Jerome was once known as the Billion Dollar Copper Camp, but after the last mines closed in 1953, the booming population of 15,000 dwindled to 50 determined souls. Although its population has risen back to almost 500, Jerome still holds on to its "ghost town" designation, and several B&Bs and eateries regularly report spirit sightings. It's hard to imagine that this town was once the location of Arizona's largest JCPenney store and one of the state's first Safeway supermarkets. Jerome saw its first revival during the mid-1960s, when hippies arrived and turned it into an arts colony of sorts, and it has since become a tourist attraction. In addition to its shops and historic sites, Jerome is worth visiting for its scenery: it's built into the side of Cleopatra Hill, and from here you can see Sedona's red rocks, Flagstaff's San Francisco Peaks, and even Eastern Arizona's Mogollon Rim country.

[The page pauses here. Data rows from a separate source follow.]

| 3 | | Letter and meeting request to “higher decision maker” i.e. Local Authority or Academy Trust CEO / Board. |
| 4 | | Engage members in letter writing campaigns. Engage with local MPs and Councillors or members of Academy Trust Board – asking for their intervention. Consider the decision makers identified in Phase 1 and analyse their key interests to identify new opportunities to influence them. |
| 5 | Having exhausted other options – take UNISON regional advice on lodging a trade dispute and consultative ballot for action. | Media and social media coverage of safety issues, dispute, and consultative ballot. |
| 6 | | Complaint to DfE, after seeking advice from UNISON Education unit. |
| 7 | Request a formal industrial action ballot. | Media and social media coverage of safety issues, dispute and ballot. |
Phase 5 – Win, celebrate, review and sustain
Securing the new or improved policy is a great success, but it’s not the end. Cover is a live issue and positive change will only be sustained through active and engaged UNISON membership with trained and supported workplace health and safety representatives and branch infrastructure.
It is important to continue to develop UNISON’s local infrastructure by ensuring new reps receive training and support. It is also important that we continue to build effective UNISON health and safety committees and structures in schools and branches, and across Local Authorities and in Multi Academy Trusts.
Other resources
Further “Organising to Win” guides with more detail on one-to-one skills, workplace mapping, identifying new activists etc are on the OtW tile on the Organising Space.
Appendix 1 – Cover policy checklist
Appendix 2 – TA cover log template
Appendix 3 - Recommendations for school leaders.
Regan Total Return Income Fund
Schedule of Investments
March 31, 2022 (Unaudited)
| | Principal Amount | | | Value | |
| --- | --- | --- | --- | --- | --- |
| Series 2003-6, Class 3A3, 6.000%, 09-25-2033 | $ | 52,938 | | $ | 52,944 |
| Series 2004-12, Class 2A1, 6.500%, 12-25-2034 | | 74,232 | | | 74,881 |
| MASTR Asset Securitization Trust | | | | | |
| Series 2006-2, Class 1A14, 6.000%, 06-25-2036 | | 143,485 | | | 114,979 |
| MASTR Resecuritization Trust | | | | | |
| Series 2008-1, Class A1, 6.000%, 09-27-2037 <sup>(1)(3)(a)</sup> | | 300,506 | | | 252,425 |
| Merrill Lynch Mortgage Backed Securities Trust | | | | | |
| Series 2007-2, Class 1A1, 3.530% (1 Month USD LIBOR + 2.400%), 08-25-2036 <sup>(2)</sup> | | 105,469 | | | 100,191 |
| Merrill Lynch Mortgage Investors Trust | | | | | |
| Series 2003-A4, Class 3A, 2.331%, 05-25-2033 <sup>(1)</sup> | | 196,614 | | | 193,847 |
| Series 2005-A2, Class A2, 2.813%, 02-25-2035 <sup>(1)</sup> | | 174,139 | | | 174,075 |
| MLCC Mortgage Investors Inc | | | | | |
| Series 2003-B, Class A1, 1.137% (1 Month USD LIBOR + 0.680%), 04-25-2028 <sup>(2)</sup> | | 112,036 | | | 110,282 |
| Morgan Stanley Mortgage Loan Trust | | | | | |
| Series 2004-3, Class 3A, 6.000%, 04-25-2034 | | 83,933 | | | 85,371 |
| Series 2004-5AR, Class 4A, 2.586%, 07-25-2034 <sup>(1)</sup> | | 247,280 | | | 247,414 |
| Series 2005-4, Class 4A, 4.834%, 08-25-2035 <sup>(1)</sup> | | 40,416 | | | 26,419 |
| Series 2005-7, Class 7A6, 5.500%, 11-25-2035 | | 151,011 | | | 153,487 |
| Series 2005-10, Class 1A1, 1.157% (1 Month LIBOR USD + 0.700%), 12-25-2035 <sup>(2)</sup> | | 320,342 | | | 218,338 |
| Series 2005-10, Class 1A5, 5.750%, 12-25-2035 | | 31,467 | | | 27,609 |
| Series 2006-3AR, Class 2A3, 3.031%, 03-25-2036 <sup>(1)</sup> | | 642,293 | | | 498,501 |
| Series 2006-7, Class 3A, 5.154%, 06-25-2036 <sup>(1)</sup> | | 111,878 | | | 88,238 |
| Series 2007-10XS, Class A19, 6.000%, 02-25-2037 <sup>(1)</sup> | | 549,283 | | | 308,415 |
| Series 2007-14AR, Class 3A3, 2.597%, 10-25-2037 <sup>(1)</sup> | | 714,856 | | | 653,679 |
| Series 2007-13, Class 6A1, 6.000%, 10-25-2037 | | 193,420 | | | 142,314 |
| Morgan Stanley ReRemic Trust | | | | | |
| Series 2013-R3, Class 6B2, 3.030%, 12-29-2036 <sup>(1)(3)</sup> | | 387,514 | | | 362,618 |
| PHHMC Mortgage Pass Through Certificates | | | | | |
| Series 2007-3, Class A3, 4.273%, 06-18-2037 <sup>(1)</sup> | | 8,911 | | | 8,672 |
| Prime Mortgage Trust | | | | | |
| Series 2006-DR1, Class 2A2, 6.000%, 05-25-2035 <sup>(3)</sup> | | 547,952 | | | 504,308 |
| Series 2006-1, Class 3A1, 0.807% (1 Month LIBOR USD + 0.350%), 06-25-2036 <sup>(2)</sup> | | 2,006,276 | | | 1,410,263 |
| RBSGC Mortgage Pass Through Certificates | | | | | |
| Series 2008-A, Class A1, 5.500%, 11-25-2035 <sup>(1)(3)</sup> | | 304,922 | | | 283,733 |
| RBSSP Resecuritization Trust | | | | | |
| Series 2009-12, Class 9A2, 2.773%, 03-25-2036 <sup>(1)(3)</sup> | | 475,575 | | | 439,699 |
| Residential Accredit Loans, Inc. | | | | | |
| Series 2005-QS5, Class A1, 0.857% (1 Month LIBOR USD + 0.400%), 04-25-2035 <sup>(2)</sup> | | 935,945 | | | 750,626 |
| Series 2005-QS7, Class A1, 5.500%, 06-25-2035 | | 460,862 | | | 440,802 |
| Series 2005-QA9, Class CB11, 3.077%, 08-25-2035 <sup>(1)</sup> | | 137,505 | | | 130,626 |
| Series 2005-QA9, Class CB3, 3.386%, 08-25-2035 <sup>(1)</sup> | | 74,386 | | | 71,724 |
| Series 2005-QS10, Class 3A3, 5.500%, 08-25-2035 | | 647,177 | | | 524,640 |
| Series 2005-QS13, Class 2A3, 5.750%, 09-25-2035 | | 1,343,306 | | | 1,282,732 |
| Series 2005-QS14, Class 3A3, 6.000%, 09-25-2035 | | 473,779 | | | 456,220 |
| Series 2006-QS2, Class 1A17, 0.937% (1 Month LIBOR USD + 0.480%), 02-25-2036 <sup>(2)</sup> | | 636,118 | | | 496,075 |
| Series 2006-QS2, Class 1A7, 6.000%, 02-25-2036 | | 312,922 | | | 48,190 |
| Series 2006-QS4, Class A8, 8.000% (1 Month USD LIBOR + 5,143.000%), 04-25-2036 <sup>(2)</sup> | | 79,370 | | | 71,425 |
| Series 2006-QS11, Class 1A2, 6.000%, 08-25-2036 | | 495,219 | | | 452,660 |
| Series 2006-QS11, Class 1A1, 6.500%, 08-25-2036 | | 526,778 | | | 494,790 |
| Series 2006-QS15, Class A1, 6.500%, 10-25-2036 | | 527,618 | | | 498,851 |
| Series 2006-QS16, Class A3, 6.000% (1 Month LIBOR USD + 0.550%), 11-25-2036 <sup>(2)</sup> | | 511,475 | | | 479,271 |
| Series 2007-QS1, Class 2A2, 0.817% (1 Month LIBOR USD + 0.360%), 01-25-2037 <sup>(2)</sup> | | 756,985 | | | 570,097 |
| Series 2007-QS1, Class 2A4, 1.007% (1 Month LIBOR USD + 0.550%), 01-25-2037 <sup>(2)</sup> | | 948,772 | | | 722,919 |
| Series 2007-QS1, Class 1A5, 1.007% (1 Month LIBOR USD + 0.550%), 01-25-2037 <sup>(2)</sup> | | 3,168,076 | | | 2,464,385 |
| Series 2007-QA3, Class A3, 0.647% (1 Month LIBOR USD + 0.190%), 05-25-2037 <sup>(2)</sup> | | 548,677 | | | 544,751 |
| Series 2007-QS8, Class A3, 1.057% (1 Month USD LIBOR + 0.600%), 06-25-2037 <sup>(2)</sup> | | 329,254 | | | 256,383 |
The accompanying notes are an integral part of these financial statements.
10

Jerome is about a mile above sea level, but structures within town sit at elevations that vary by as much as 1,500 feet, depending on whether they're on Cleopatra Hill or at its foot. Blasting at the United Verde (later Phelps Dodge) mine regularly shook buildings off their foundations—the town's jail slid across a road and down a hillside, where it sits today. And that's not all that was unsteady about Jerome. In 1903 a reporter from a New York newspaper called Jerome "the wickedest town in America," due to its abundance of drinking and gambling establishments—town records from 1880 list 24 saloons. Whether by divine retribution or drunken accidents, the town burned down several times.